Rich religious references are matched by popular ones. ‘Serpents of Hollywood’ recalls the athleticism of synchronised swimming with Busby Berkeley-inspired abstractions of moving bodies. Legs thrust up from the surface to spin in gravity-defying feats, merging into kaleidoscopic designs that emphasise the geometry of the body. Conceptual ideas are manifest in multiple ways as the production plays with dimensions of space. In the synchronised swimming section ‘Reflected’, mirror imagery multiplied the dynamism of attack where the accents of action in assisted back flips and leg kicks paralleled those of the music. Tradition and innovation, fluidity of water and gesture created a treasure of literal and metaphorical imagery as dancers swim and swimmers dance.
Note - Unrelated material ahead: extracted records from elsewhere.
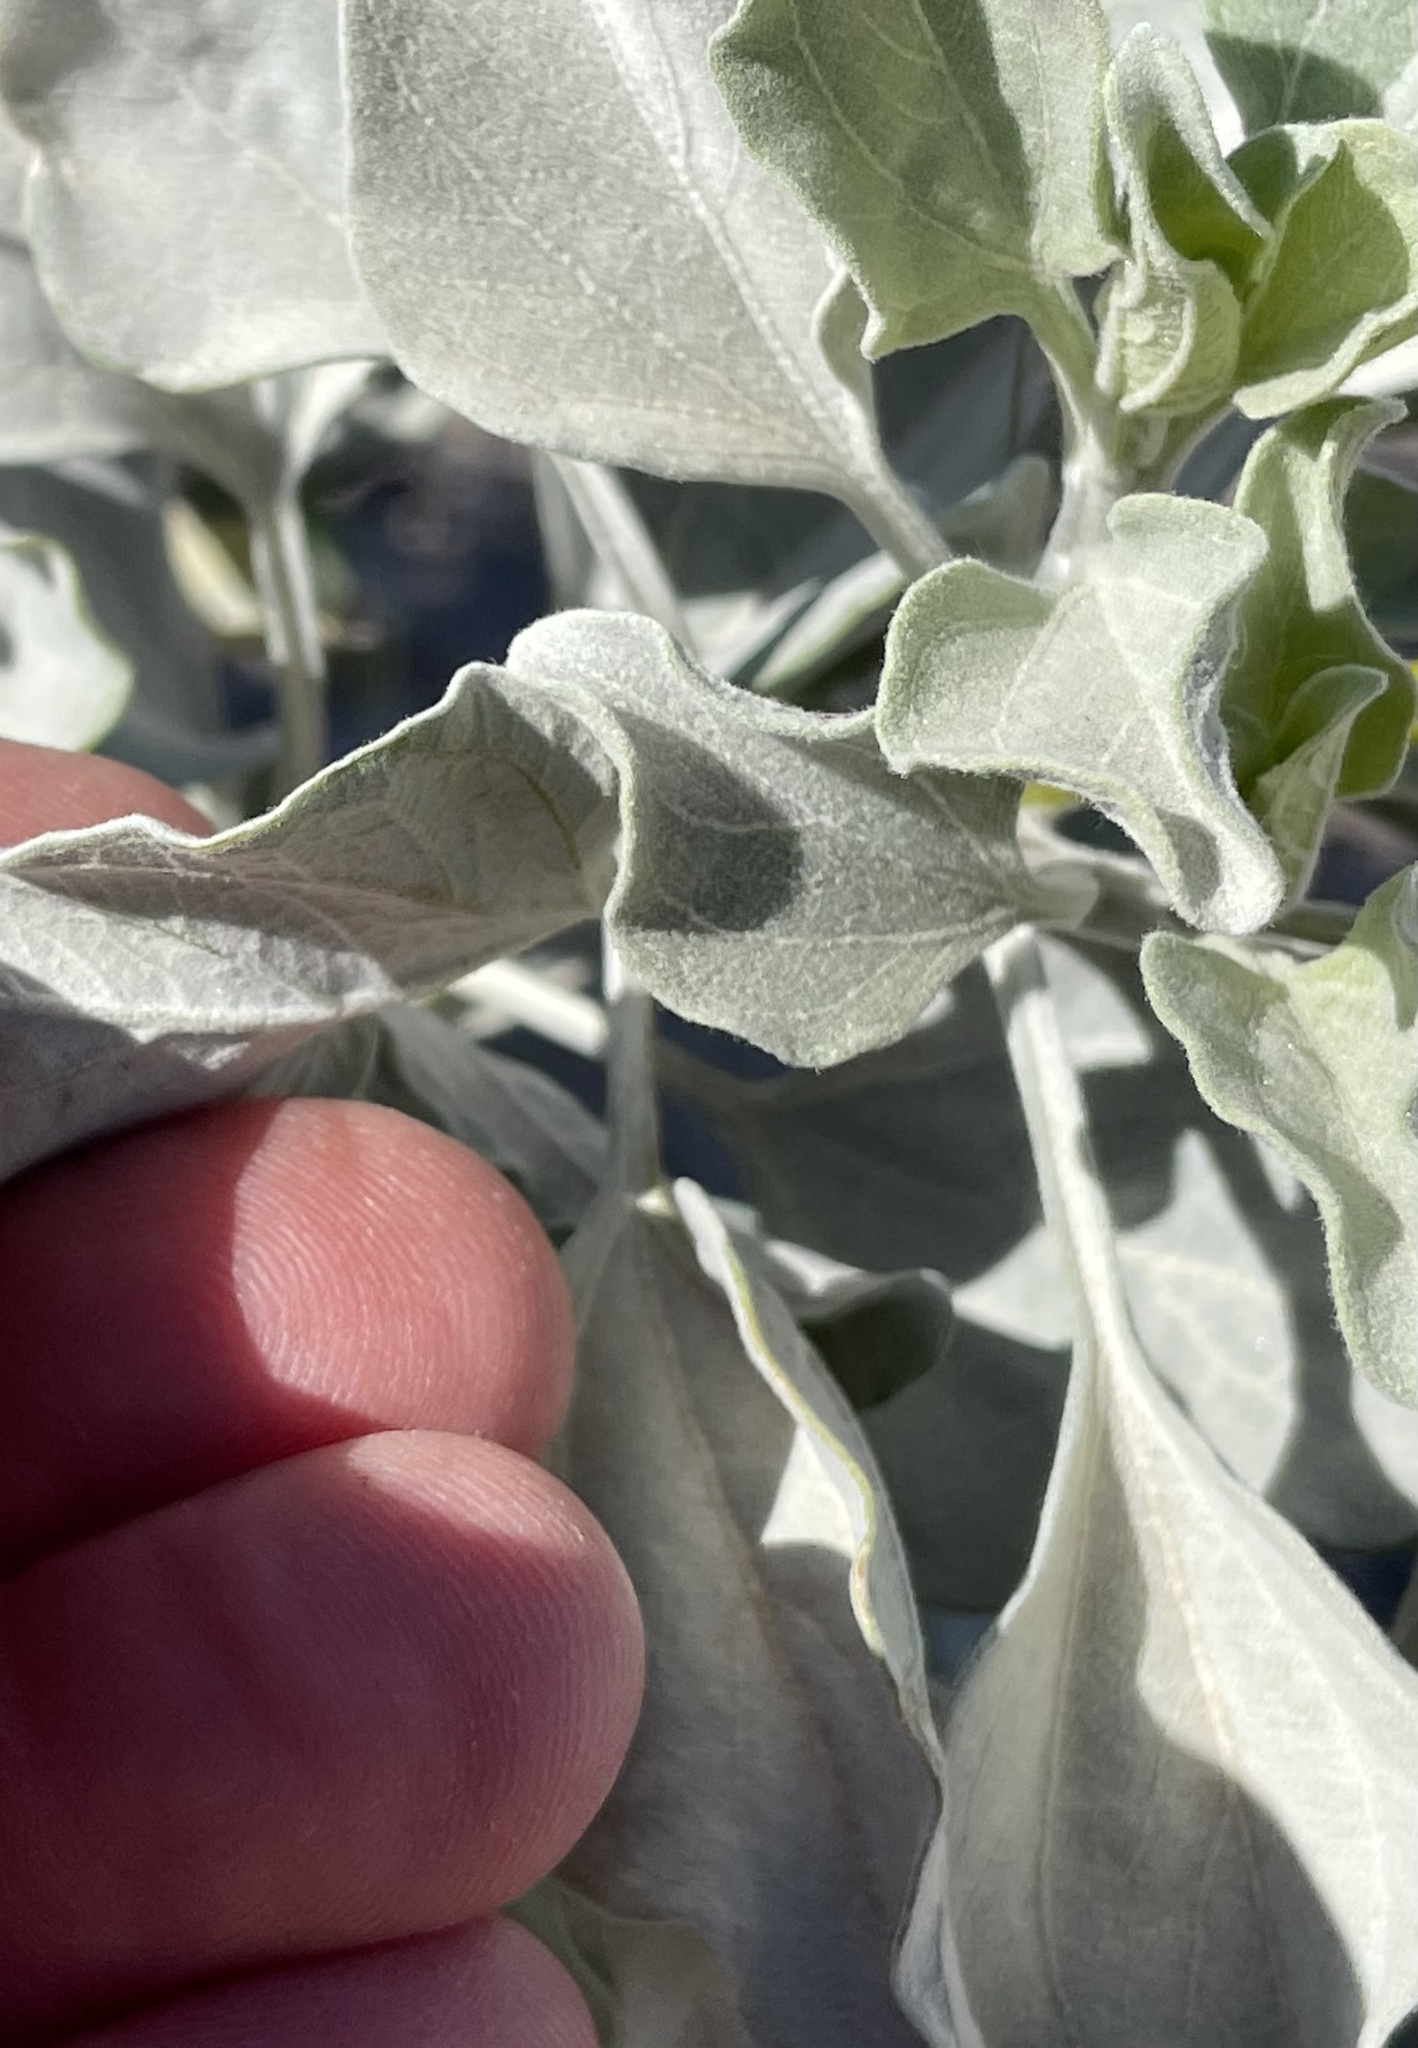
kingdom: Plantae
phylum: Tracheophyta
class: Magnoliopsida
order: Asterales
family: Asteraceae
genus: Encelia
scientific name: Encelia farinosa
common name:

Jazzy saxophone riffs are joined by flute, piano, guitar, cello and mridangam to transport us to new places. Haunting melodies are countered by an upbeat country hoedown; complex drumming is contrasted by a flowing piano solo. We are taken on musical as well as movement journeys, with the rhythmic interplay of dancer and musician in ‘Splash’ focusing the digi-dah and ta ki ta at the core of kathak. As the sun sets lower, golden hues are added to the changing lights of blue and red designed by Michael Mannion. ‘Returning Home’ brought the spectacle full circle. A flute linked the elements, ending with virtuosic trills and the evocation of Krishna’s instrument through gesture. Dancers moved like reeds as they followed each other out of the water. Synchronised achieves a unique cohesion, evoking memories of seaside trips, childhood games and the transformative power of water and the imagination.